» Provided text
— Start —

|Publication number||US4198725 A|
|Application number||US 05/862,043|
|Publication date||Apr 22, 1980|
|Filing date||Dec 19, 1977|
|Priority date||Dec 18, 1976|
|Also published as||DE2657565A1, DE2657565B2, DE2657565C3|
|Publication number||05862043, 862043, US 4198725 A, US 4198725A, US-A-4198725, US4198725 A, US4198725A|
|Original Assignee||Trutzschler Gmbh & Co. Kg|
|Export Citation||BiBTeX, EndNote, RefMan|
|Patent Citations (8), Referenced by (27), Classifications (6)|
|External Links: USPTO, USPTO Assignment, Espacenet|
The present invention relates to an apparatus for cleaning textile fiber tufts, or flakes, the apparatus being of the type which includes an endless, continuously rotating, air-permeable conveyor belt, a device for continuously delivering textile fiber tufts, or flakes, to the upper side of the conveyor belt, and a device for sucking air away from the belt. Such apparatus can be employed in connection with opening or picking of the textile material.
In a known system of this type, a device for sucking off air from the bottom through the conveyor belt carrying the fiber flakes is disposed to the side of the conveyor belt facing away from the flakes. One drawback of this apparatus is that the flakes are pulled tightly onto and against the conveyor belt and the dust constituent must be sucked through the resulting layer of fleece or lap. A mechanical device is required to remove the fleece from the belt, which causes shortening and matting of the staple fibers.
It is an object of the present invention to enable a greater amount of dust to be removed during the cleaning of textile fiber tufts while subjecting the fiber material to a gentle treatment.
These and other objects are achieved, in apparatus for cleaning textile fiber tufts, and including an endless, continuously advancing, air-permeable conveyor belt, means for continuously supplying textile fiber flakes to the upper side of the conveyor belt, and means for sucking air away from the belt, by providing the conveyor belt with openings whose width is less than the size of the tufts, by the inclusion of air dispensing means disposed for emitting surges of compressed air in the direction toward the conveyor belt and located at the side of the conveyor belt facing away from the side to which the tufts are supplied, and a perforated cover plate disposed to the side of the conveyor belt to which the tufts are supplied and located at a distance from the conveyor belt, and by connecting the means for sucking air away to the perforated cover plate.

— End —

» Records provided
— Start —

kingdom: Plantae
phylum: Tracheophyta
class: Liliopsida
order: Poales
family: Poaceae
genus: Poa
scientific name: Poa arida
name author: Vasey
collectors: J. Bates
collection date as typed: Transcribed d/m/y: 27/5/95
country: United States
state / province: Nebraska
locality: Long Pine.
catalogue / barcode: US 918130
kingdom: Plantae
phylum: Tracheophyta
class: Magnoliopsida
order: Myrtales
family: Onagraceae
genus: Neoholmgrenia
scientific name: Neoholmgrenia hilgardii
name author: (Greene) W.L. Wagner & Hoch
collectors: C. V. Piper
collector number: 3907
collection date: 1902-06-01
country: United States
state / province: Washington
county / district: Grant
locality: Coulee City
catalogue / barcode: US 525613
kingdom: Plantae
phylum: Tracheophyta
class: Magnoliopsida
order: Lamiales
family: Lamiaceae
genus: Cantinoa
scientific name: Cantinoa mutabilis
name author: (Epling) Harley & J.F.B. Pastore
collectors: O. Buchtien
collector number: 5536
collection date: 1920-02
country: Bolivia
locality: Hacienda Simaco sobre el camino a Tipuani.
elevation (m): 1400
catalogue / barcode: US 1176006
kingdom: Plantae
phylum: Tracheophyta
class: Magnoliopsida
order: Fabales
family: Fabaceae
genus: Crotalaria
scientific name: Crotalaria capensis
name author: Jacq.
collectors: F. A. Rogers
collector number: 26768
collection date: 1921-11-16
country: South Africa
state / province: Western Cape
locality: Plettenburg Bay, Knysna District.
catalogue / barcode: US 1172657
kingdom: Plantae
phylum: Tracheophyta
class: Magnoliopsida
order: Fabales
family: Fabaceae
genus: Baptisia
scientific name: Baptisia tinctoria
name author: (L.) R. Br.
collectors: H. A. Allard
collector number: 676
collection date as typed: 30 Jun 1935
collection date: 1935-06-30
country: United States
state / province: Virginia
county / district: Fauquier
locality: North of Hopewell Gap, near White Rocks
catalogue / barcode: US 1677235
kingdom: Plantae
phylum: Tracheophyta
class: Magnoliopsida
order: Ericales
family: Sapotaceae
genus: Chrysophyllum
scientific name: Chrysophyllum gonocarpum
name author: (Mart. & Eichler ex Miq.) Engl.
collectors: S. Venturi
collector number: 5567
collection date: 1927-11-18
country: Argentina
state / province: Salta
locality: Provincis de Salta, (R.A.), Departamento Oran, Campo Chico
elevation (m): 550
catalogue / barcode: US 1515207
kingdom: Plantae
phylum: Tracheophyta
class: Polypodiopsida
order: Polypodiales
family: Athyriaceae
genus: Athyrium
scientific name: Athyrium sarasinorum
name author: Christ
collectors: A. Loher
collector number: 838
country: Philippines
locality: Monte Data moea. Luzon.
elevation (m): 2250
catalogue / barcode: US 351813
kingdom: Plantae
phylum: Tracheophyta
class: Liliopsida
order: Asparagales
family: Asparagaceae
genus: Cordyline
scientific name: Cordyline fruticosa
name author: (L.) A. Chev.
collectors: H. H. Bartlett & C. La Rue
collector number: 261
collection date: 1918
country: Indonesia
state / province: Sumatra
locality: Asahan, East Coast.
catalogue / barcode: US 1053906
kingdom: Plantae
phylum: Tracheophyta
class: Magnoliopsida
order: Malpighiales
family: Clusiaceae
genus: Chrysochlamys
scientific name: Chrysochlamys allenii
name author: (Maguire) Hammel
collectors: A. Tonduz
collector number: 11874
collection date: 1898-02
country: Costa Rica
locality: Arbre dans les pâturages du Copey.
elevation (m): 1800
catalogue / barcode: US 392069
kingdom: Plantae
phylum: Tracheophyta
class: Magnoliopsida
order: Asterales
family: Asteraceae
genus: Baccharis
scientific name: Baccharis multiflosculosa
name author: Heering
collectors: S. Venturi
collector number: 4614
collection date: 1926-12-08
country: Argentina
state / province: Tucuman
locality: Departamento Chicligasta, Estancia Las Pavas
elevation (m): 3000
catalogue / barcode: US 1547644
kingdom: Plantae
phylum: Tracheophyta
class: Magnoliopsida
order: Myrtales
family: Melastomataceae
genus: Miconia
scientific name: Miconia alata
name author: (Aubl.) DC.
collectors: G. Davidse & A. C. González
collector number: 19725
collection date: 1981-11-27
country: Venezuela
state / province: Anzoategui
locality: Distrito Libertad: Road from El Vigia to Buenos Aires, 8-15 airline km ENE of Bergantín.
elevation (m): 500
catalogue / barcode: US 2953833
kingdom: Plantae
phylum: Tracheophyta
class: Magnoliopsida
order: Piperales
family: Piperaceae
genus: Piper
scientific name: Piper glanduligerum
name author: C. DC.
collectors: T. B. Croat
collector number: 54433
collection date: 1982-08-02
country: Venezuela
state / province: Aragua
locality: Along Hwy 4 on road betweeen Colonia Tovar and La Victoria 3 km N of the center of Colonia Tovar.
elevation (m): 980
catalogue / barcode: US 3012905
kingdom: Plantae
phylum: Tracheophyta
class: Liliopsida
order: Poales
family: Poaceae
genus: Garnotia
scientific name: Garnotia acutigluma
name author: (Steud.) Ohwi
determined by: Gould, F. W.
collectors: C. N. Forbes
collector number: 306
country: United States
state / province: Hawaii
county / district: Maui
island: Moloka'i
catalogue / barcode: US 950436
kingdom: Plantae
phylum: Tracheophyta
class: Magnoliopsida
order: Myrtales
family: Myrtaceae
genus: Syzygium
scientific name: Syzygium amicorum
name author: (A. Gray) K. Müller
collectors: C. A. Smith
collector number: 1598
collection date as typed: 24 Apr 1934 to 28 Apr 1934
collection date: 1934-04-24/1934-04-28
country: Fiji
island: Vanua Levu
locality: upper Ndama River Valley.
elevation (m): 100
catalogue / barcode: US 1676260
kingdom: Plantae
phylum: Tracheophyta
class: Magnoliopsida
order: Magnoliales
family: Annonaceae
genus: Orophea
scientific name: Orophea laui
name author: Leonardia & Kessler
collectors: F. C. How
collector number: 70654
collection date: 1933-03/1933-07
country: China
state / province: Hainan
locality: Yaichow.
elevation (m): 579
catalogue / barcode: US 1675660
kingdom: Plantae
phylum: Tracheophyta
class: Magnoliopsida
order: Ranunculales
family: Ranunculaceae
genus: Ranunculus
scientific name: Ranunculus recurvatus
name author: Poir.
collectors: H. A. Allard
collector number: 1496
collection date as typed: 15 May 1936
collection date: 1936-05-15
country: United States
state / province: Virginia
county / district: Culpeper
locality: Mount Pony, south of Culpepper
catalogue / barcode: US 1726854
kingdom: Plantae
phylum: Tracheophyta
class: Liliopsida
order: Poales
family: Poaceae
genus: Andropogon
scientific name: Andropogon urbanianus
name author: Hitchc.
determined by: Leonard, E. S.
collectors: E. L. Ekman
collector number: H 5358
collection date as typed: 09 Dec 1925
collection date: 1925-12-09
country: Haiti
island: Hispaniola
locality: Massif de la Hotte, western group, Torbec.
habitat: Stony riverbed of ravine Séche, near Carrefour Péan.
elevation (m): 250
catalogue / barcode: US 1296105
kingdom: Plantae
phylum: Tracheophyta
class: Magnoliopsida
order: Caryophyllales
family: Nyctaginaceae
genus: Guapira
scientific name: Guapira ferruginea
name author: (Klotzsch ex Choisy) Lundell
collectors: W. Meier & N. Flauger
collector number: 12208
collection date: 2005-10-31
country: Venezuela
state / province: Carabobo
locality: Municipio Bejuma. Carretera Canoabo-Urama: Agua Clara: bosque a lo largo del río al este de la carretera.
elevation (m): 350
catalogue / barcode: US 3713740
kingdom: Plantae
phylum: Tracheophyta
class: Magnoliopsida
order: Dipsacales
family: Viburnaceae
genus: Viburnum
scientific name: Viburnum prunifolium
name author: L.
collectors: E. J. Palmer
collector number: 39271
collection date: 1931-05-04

— End —

» Task list
**A.** According to the patent text, what drawback results from needing a mechanical device to remove the fleece from the conveyor belt in the known system?
**B.** Print the passage of the patent text starting with "These and other" and going on through "perforated cover plate.".

» Answers to the tasks
**A.** Removing the fleece mechanically causes shortening and matting of the staple fibers.

**B.**
These and other objects are achieved, in apparatus for cleaning textile fiber tufts, and including an endless, continuously advancing, air-permeable conveyor belt, means for continuously supplying textile fiber flakes to the upper side of the conveyor belt, and means for sucking air away from the belt, by providing the conveyor belt with openings whose width is less than the size of the tufts, by the inclusion of air dispensing means disposed for emitting surges of compressed air in the direction toward the conveyor belt and located at the side of the conveyor belt facing away from the side to which the tufts are supplied, and a perforated cover plate disposed to the side of the conveyor belt to which the tufts are supplied and located at a distance from the conveyor belt, and by connecting the means for sucking air away to the perforated cover plate.